To understand a sentence we must know much more than the analysis of this sentence on each linguistic level. We must also know the reference and meaning of the morphemes or words of which it is composed. These notions form the subject matter for semantics. In describing the meaning of a word it is often expedient, or necessary, to refer to the syntactic framework in which this word is usually embedded; e.g., in describing the meaning of ‘ hit ’ we would no doubt describe the agent and object of the action terms of the notions ‘ subject ’ and ‘ object ’, which are apparently best analyzed as purely formal notions belonging to the theory of grammar.* (Syntactic Structures, 104)

 

* Such a description of the meaning of ‘ hit’ would then account automatically for the use of ‘ hit ’ in such transforms as ‘ Bill was hit by John,’ ‘ hitting Bill was wrong ’, etc., if we can show in sufficient detail and generality that transforms are ‘ understood ’ in terms of the underlying kernel sentences.

 

In effect, the status of meaning with regard to formal description is much like that found in structuralist accounts. It is outside of linguistics proper and clearly secondary to the description of syntax. However, the attempt to distinguish ‘ linguistic meaning ’ and the proposal that grammars are to be more highly evaluated to the extent that they support a valid account of the way in which sentences are ‘ understood ’ provides a rationale for the systematic incorporation of meaning into linguistic description. Indeed it requires such a development. If grammars must only distinguish well-formed from ill-formed sentences and provide structural descriptions for the well-formed sentences as stated in Chomsky’s discussion of the goals of linguistics, then questions of meaning, however it is defined, may be relegated to some non-linguistic area such as ‘ use ’ or ‘ performance ’. But once meaning is accepted as a criterion for the evaluation of grammars, the necessity of systematically describing it becomes clear. Just as an interest in language leads naturally to a concern with syntax, so a commitment to syntax requires that some attention be given to meaning with consequences that are often not obvious at the beginning of such a study.

 

1 An especially good account of Chomsky’s views is given in Lees (1957) while Lees (i960) represents the first major application of the theory of Syntactic Structures to a natural language.

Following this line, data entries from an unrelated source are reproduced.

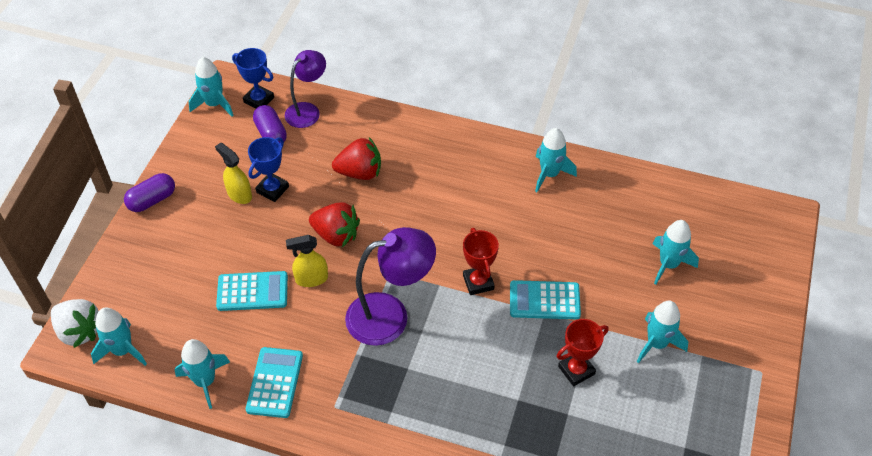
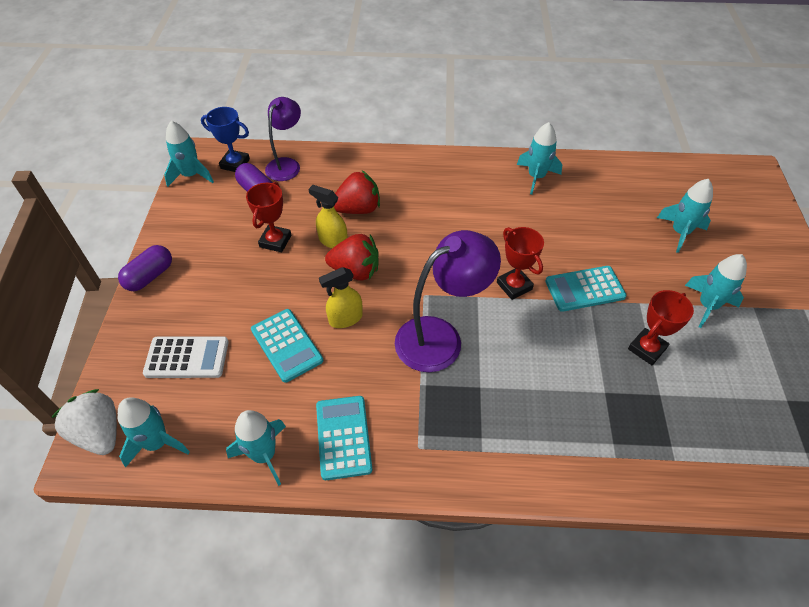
camera: 15 degrees left, 0 degrees up
white strawberry [51,299,99,348] -> white strawberry turned 150 degrees counterclockwise [51,389,117,455]
yellow spray bottle [215,143,252,204] -> yellow spray bottle moved to [308,185,348,248]
turquoise calculator [216,271,288,311] -> turquoise calculator turned 75 degrees clockwise [251,309,323,383]
blue trophy [248,137,289,202] -> red trophy [246,182,291,252]
none -> white calculator [143,336,229,378]

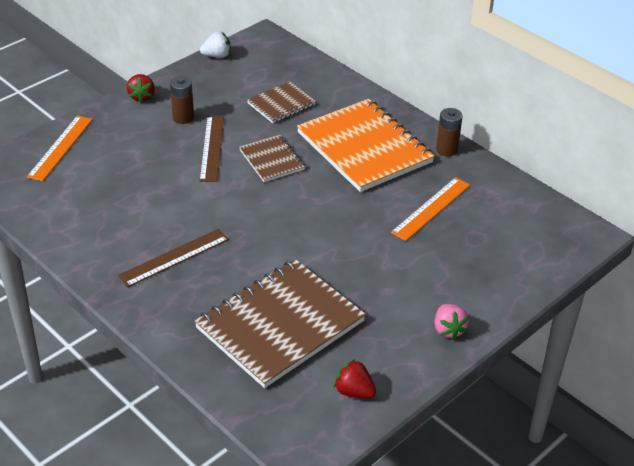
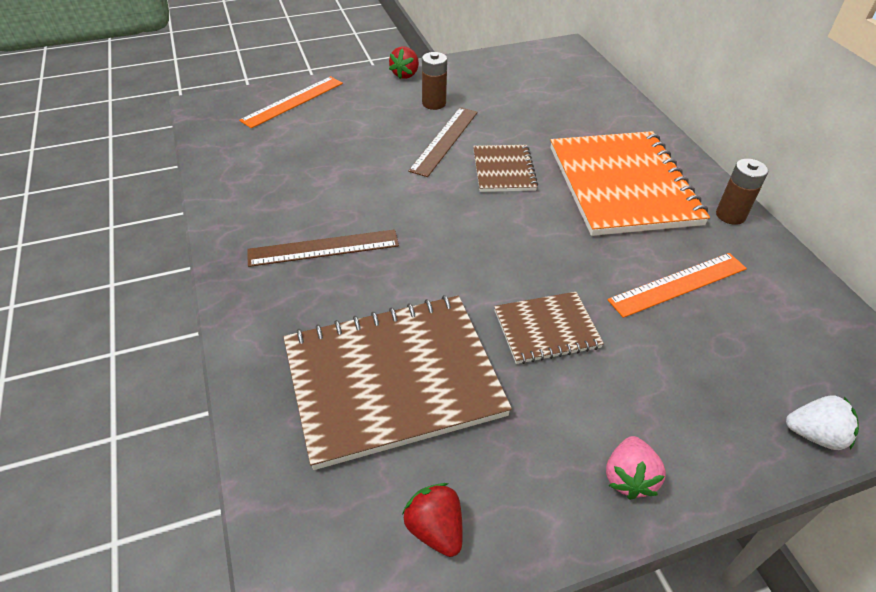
camera: 25 degrees right, 5 degrees up
white strawberry [200,32,230,58] -> white strawberry moved to [786,395,859,450]
brown notebook [247,81,316,123] -> brown notebook moved to [494,292,604,364]

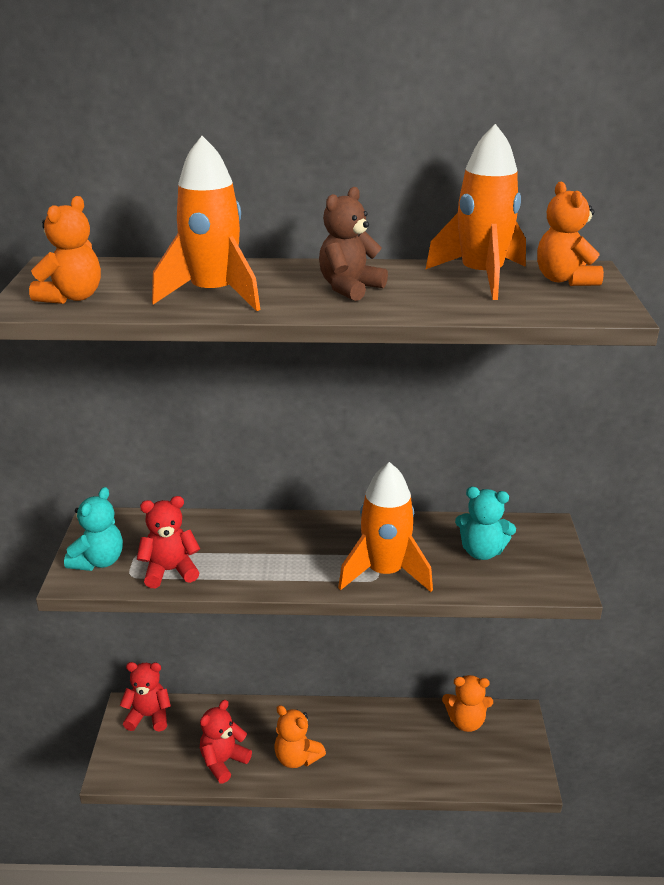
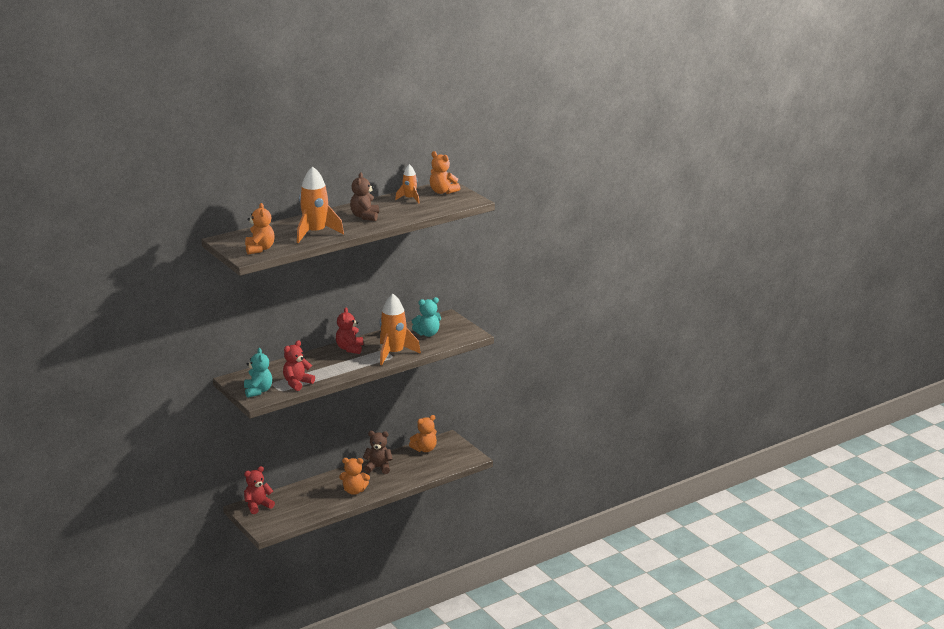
camera: 35 degrees left, 5 degrees down
red teddy bear [200,700,252,783] -> red teddy bear moved to [336,307,363,354]
orange rocket [425,124,526,300] -> orange rocket [395,164,420,203], size x0.55
none -> brown teddy bear [363,431,393,474]

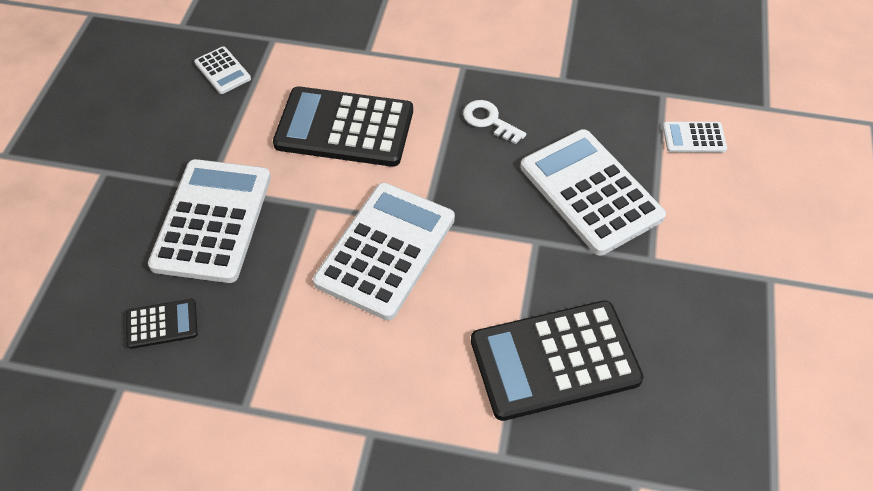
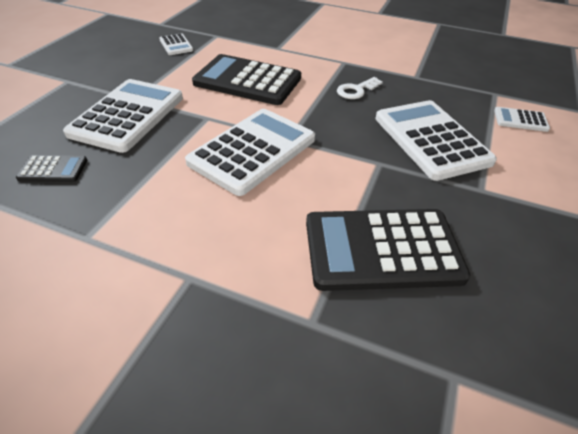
camera: 10 degrees right, 10 degrees down
white key [463,100,526,144] -> white key turned 90 degrees counterclockwise [337,77,383,99]

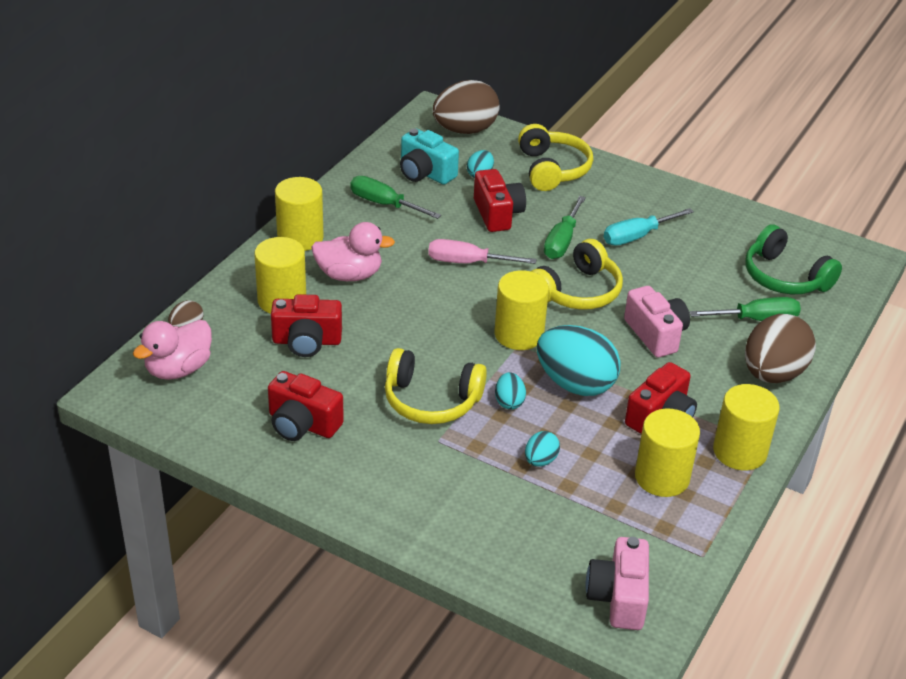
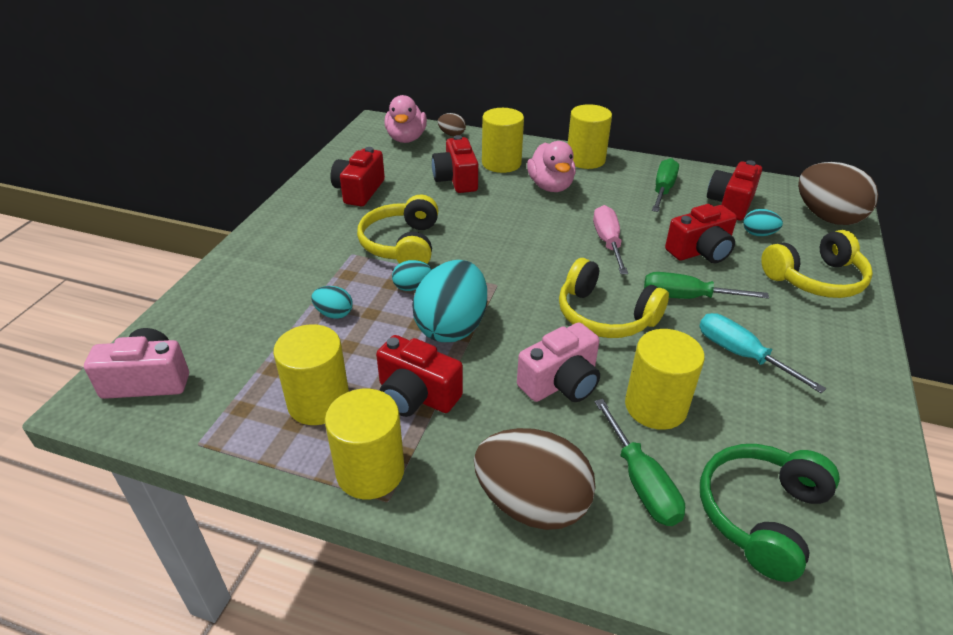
camera: 80 degrees right, 0 degrees up
pink duck [133,320,212,380] -> pink duck turned 120 degrees counterclockwise [384,95,427,143]
turquoise camera [400,128,459,185] -> red camera [707,160,762,220]
yellow cylinder [494,270,549,350] -> yellow cylinder moved to [625,329,705,430]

2 As a result of a greatly expanded membership the Linguistic Society has now begun to present papers in parallel sessions at its winter and summer meetings although specialization has not yet gotten to the point of organizing sessions around some relatively narrow theme.

3 See Bach (1964), chapters 3 and 4, for a good discussion of these rule types.

4 See Chomsky (1959) and Miller, Galanter and Pribram (i960). Maclay (1964) describes the general effect of Chomsky’s views on psycholinguistic research.